• _Source document_:

# Forum > World of Warcraft > World of Warcraft Bots and Programs > WoW Bots Questions & Requests >  DPS Rotation Bot

## theoryaction

I'm looking for a quality DPS rotation bot. Searching, I found one called Doctor Rotation, but I don't think it will work for what I need. Lazybot looks like it might work, but it isn't designed for raiding. I want something that can read spell ids, monitor my mana pool, refresh DoTs, and possibly even cast only instant spells when I'm moving.

If you're not understanding what I'd like to use it for, then let me give you an example:

In a raid, the tank pulls the boss, and I run in on my Warlock, hit F10 to start the bot, and the bot starts casting my rotation (Soul Fire, Immolate, Hand of Gul'dan, etc). I would need complete control over my character's movement, to make sure I'm not standing in fire/voidzones etc.

I think with a good behavior set up, a bot could take care of the science of maximum DPS, while I worry about more important things like positioning, yelling at n00bs in vent, bragging about being top DPS, and of course getting my epics.

Thanks for any suggestions.

----------


## biorpg

You can accomplish this with a combination of macros and a programmable keyboard as long as your class/spec doesn't have certain types of procs or stacking buffs that it relies on for max dps. (ex. ret pallies cannot anymore b/c of holy power)

----------


## theoryaction

Yeah, I think my g15 keyboard will help somewhat.

----------


## amustrami

******* Deleted *********

----------

• _Supplied information_:
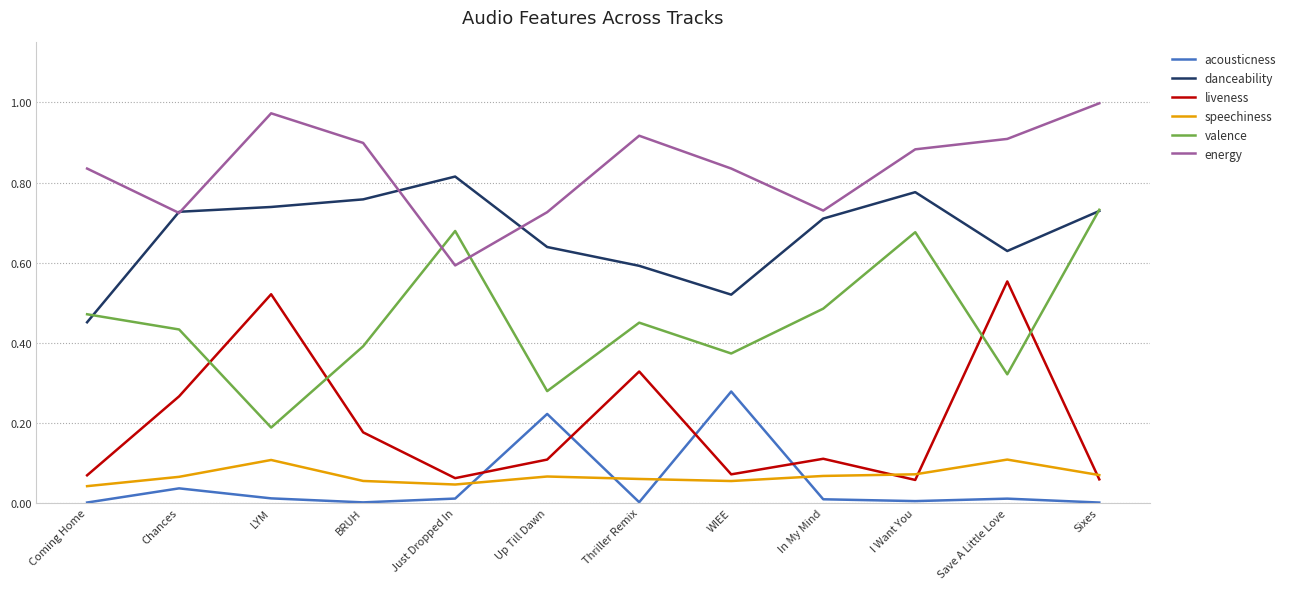

How many speechiness values are between 0 and 1?

12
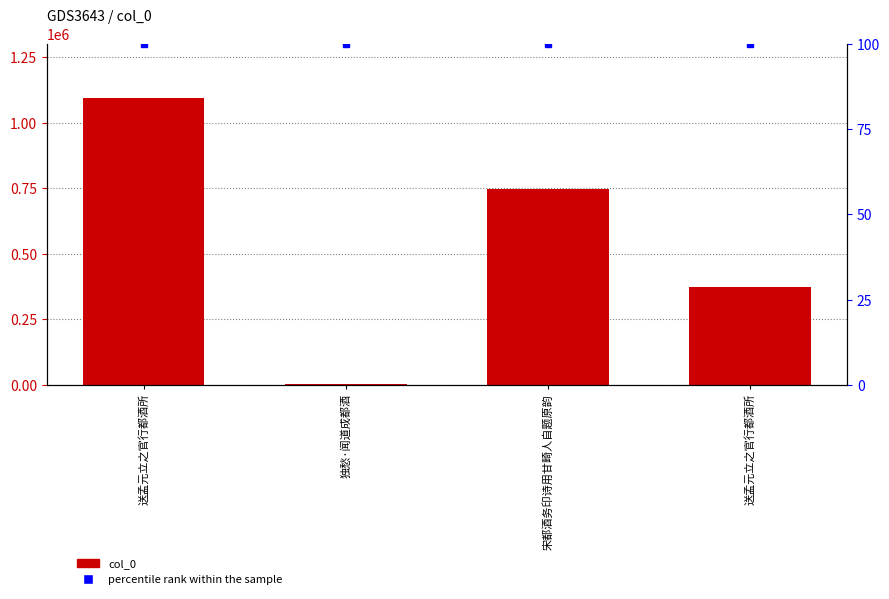

Rank the series by their average value, from lowest to highest.

percentile rank within the sample, col_0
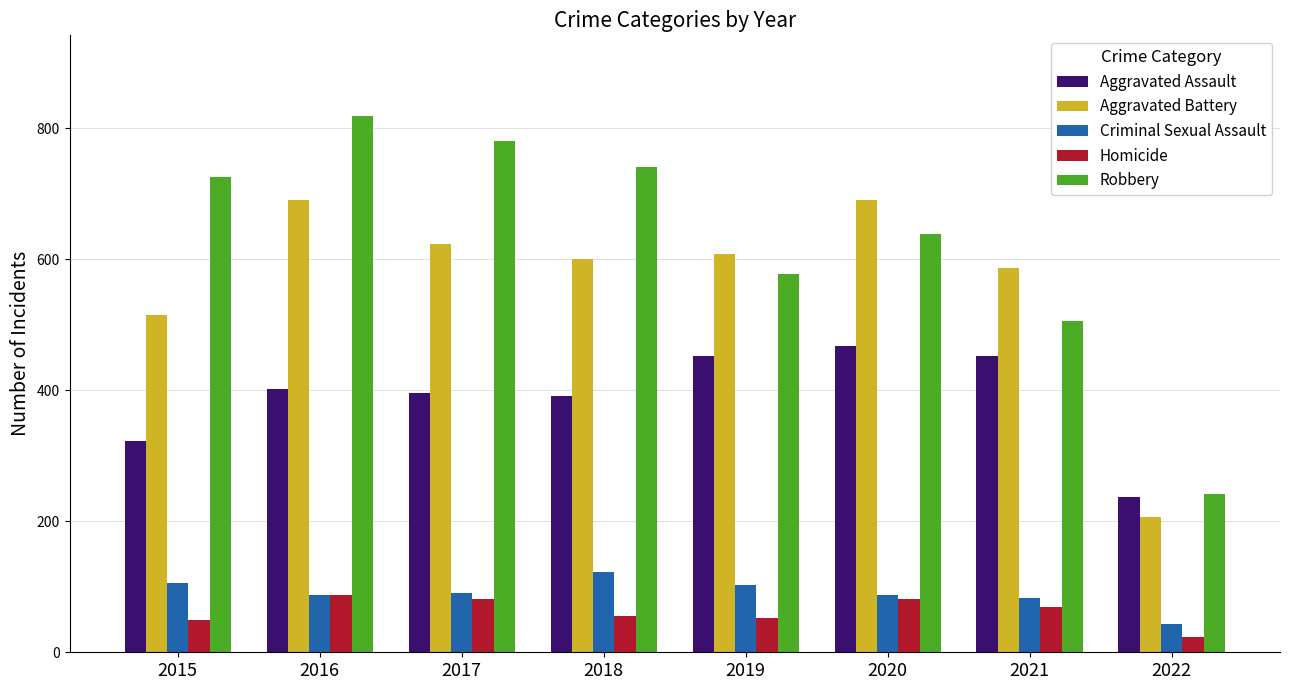

How many groups of bars are there?

8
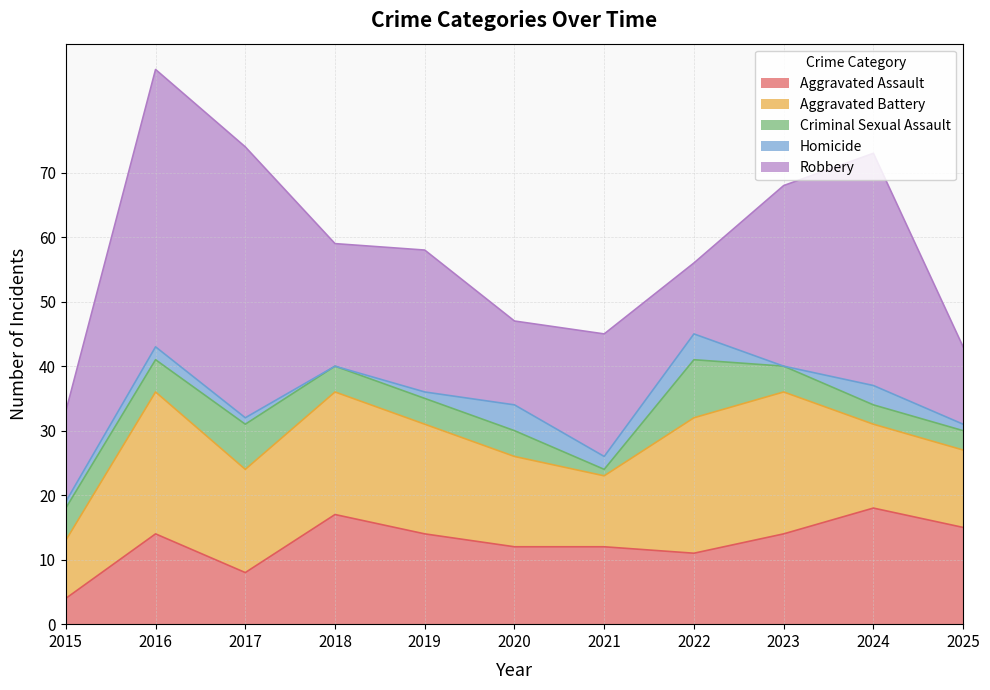

How many times do Criminal Sexual Assault and Aggravated Assault cross each other?

1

• _Exercise details_: Change "F10" to "F9" and write out the forum thread again, starting with "# Forum > World" and going on through "in fire/voidzones etc.". The listing is separate material with no connection to the forum thread.

• _Result of this exercise_:
# Forum > World of Warcraft > World of Warcraft Bots and Programs > WoW Bots Questions & Requests >  DPS Rotation Bot

## theoryaction

I'm looking for a quality DPS rotation bot. Searching, I found one called Doctor Rotation, but I don't think it will work for what I need. Lazybot looks like it might work, but it isn't designed for raiding. I want something that can read spell ids, monitor my mana pool, refresh DoTs, and possibly even cast only instant spells when I'm moving.

If you're not understanding what I'd like to use it for, then let me give you an example:

In a raid, the tank pulls the boss, and I run in on my Warlock, hit F9 to start the bot, and the bot starts casting my rotation (Soul Fire, Immolate, Hand of Gul'dan, etc). I would need complete control over my character's movement, to make sure I'm not standing in fire/voidzones etc.